To be done
Extract every line of the material that contains the string "depth" and list those lines.

☆ ☆ ☆ ☆

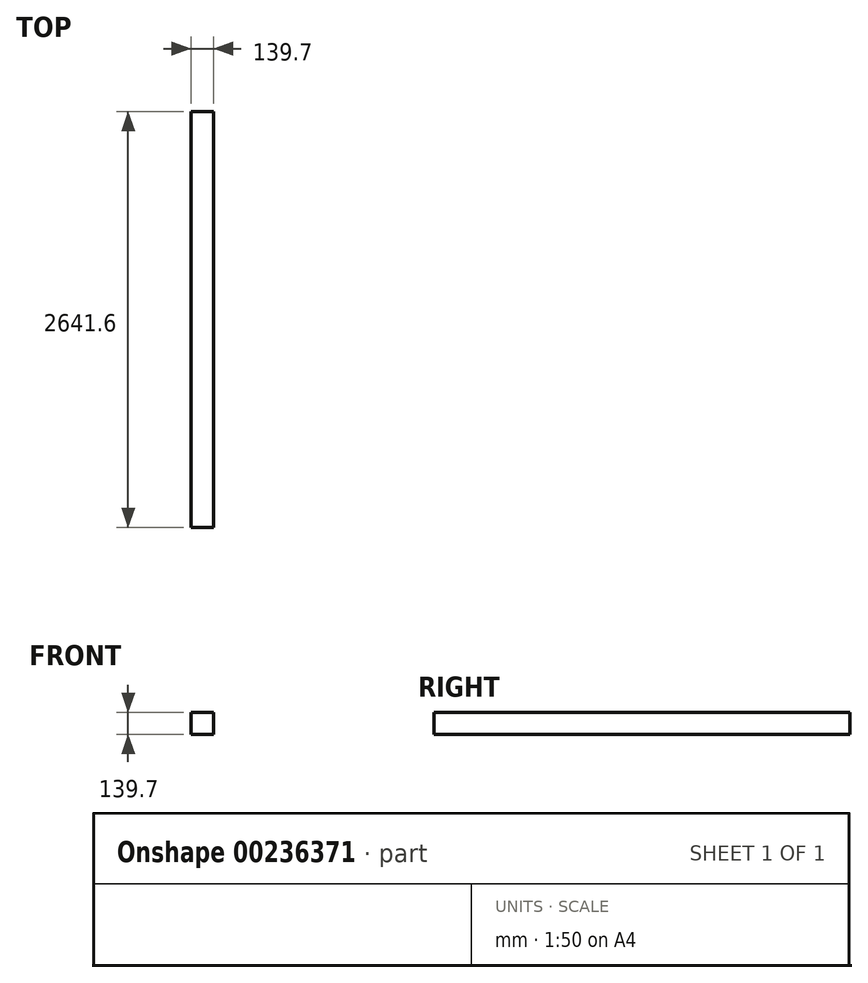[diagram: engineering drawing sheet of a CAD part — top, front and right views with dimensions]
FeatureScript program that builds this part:
annotation { "Feature Type Name" : "Feature", "Feature Type Description" : "" }
export const myFeature = defineFeature(function(context is Context, id is Id, definition is map)
    precondition{}
    {
        {
            var Q0;
            Q0=qCreatedBy(makeId("Front.planeOp"),FACE);
            var sketch = newSketch(context, id + "F0", { "sketchPlane" : qUnion([Q0])});
            skLineSegment(sketch, "E0.bottom", {"start": v(-62.89, 76.96) * mm, "end": v(76.81, 76.96) * mm});
            skLineSegment(sketch, "E0.top", {"start": v(-62.89, -62.74) * mm, "end": v(76.81, -62.74) * mm});
            skLineSegment(sketch, "E0.left", {"start": v(-62.89, 76.96) * mm, "end": v(-62.89, -62.74) * mm});
            skLineSegment(sketch, "E0.right", {"start": v(76.81, 76.96) * mm, "end": v(76.81, -62.74) * mm});
            skSolve(sketch);
        }
        {
            var Q0;
            Q0 = qSketchRegion(id + "F0", true);
            extrude(context, id + "F1", {"entities" : qUnion([Q0]), "depth" : 2641.6 * mm});
        }
    });
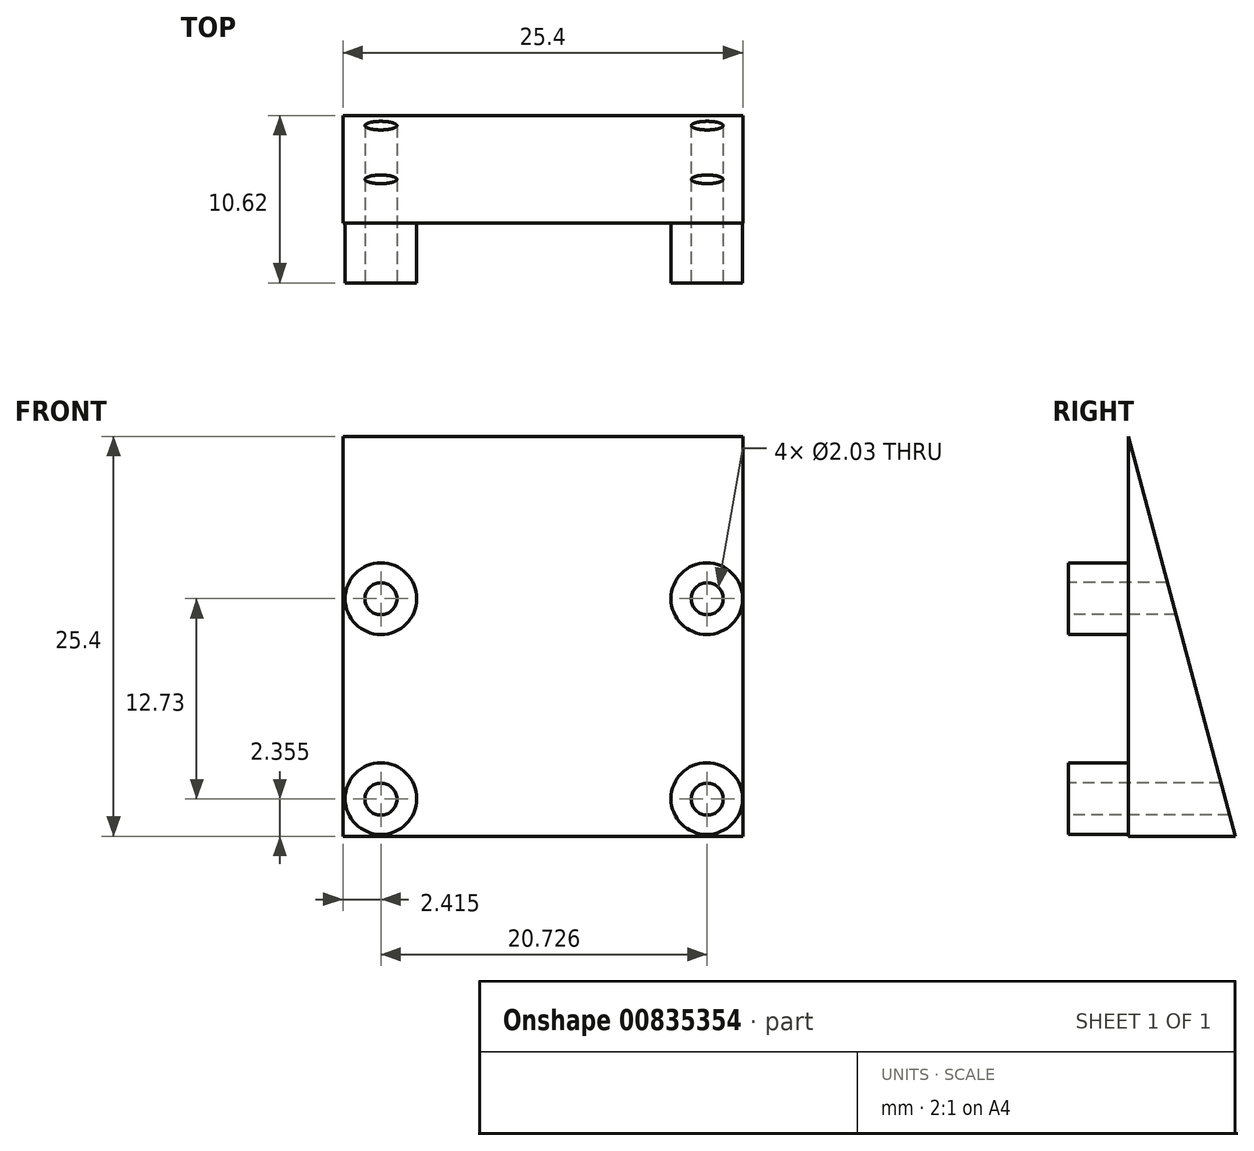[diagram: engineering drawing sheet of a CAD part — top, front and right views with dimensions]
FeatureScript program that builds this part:
annotation { "Feature Type Name" : "Feature", "Feature Type Description" : "" }
export const myFeature = defineFeature(function(context is Context, id is Id, definition is map)
    precondition{}
    {
        {
            var Q0;
            Q0=qCreatedBy(makeId("Right.planeOp"),FACE);
            var sketch = newSketch(context, id + "F0", { "sketchPlane" : qUnion([Q0])});
            skLineSegment(sketch, "E0", {"start": v(0, 12.7) * mm, "end": v(0, -12.7) * mm});
            skLineSegment(sketch, "E1", {"start": v(0, -12.7) * mm, "end": v(6.8, -12.7) * mm});
            skLineSegment(sketch, "E2", {"start": v(6.8, -12.7) * mm, "end": v(0, 12.7) * mm});
            skSolve(sketch);
        }
        {
            var Q0;
            Q0 = qSketchRegion(id + "F0", true);
            extrude(context, id + "F1", {"entities" : qUnion([Q0]), "endBound" : BoundingType.SYMMETRIC, "depth" : 25.4 * mm, "offsetDistance" : 25.4 * mm});
        }
        {
            var Q0;
            Q0=makeQuery(id+"F1.opExtrude","SWEPT_FACE",FACE,{"disambiguationData":[OSD([sQuery(id+"F0.wireOp",EDGE,"E0")])]});
            var sketch = newSketch(context, id + "F2", { "sketchPlane" : qUnion([Q0])});
            skCircle(sketch, "E3", {"center": v(-10.29, -10.32) * mm, "radius": 2.27 * mm});
            skCircle(sketch, "E4", {"center": v(10.41, -10.32) * mm, "radius": 2.27 * mm});
            skCircle(sketch, "E5", {"center": v(-10.29, 2.38) * mm, "radius": 2.27 * mm});
            skCircle(sketch, "E6", {"center": v(10.41, 2.38) * mm, "radius": 2.27 * mm});
            skSolve(sketch);
        }
        {
            var Q0;
            Q0 = qSketchRegion(id + "F2", true);
            extrude(context, id + "F3", {"entities" : qUnion([Q0]), "operationType" : NewBodyOperationType.ADD, "depth" : 3.8 * mm, "offsetDistance" : 25.4 * mm});
        }
        {
            var Q0;
            Q0=makeQuery(id+"F3.opExtrude","CAP_FACE",FACE,{"disambiguationData":[OSD([sQuery(id+"F2.wireOp",EDGE,"E5")])],"isStart":false});
            var sketch = newSketch(context, id + "F4", { "sketchPlane" : qUnion([Q0])});
            skCircle(sketch, "E7", {"center": v(-10.29, 2.38) * mm, "radius": 1.02 * mm});
            skCircle(sketch, "E8", {"center": v(-10.29, -10.35) * mm, "radius": 1.02 * mm});
            skCircle(sketch, "E9", {"center": v(10.44, 2.38) * mm, "radius": 1.02 * mm});
            skCircle(sketch, "E10", {"center": v(10.44, -10.35) * mm, "radius": 1.02 * mm});
            skSolve(sketch);
        }
        {
            var Q0;
            Q0 = qSketchRegion(id + "F4", true);
            extrude(context, id + "F5", {"entities" : qUnion([Q0]), "operationType" : NewBodyOperationType.REMOVE, "endBound" : BoundingType.THROUGH_ALL, "oppositeDirection" : true, "depth" : 25.4 * mm, "offsetDistance" : 25.4 * mm});
        }
    });
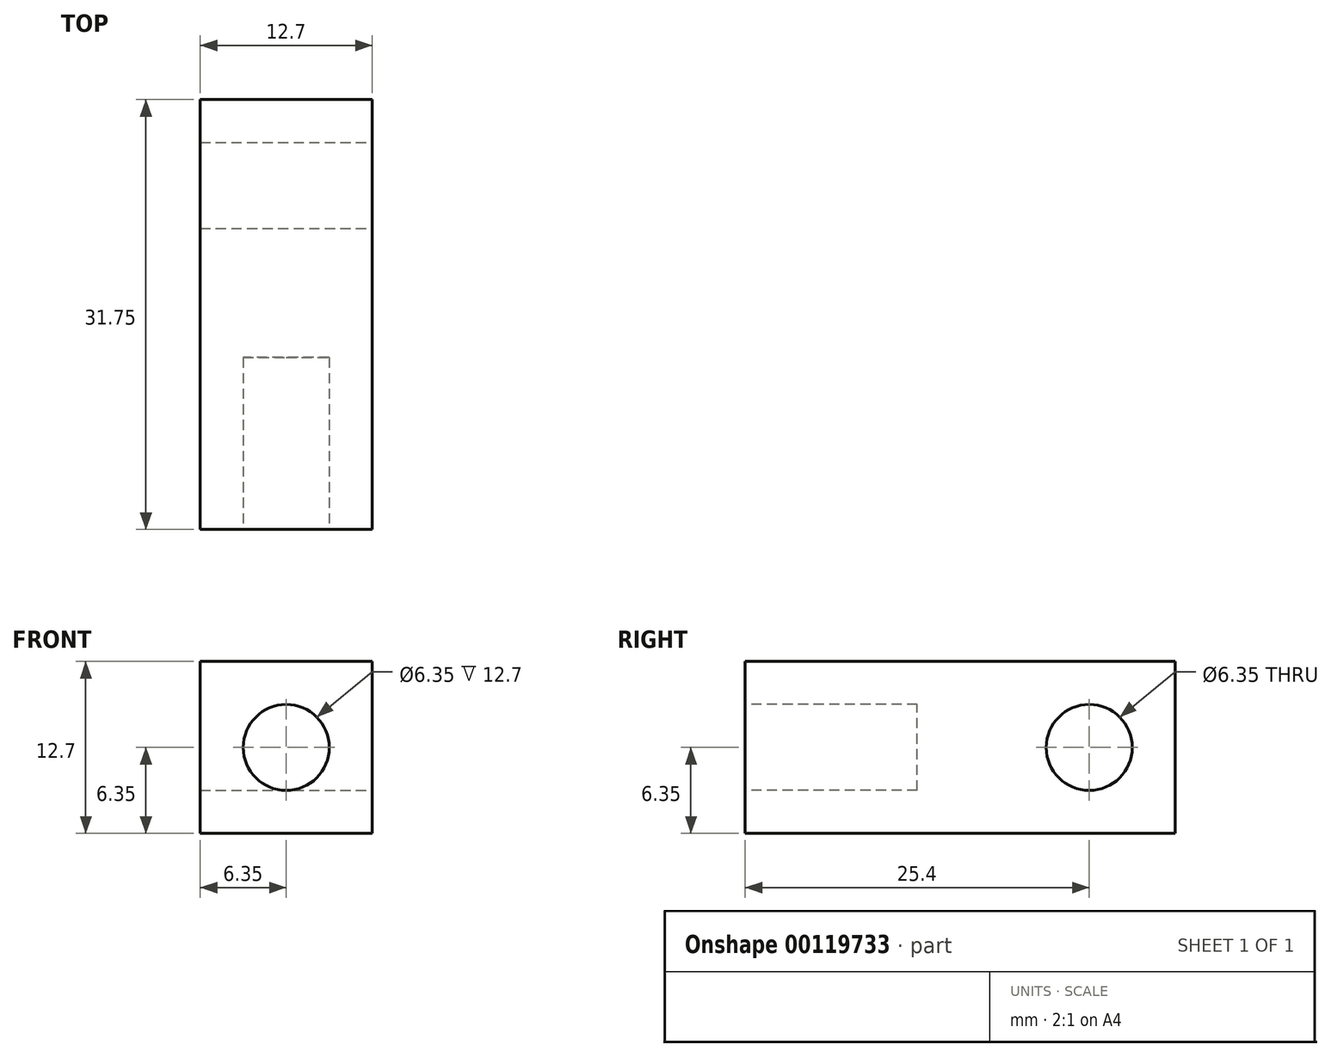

☆ ☆ ☆ ☆

Written response
            extrude(context, id + "F1", {"entities" : qUnion([Q0]), "depth" : 2641.6 * mm});
            extrude(context, id + "F1", {"entities" : qUnion([Q0]), "endBound" : BoundingType.SYMMETRIC, "depth" : 25.4 * mm, "offsetDistance" : 25.4 * mm});
            extrude(context, id + "F3", {"entities" : qUnion([Q0]), "operationType" : NewBodyOperationType.ADD, "depth" : 3.8 * mm, "offsetDistance" : 25.4 * mm});
            extrude(context, id + "F5", {"entities" : qUnion([Q0]), "operationType" : NewBodyOperationType.REMOVE, "endBound" : BoundingType.THROUGH_ALL, "oppositeDirection" : true, "depth" : 25.4 * mm, "offsetDistance" : 25.4 * mm});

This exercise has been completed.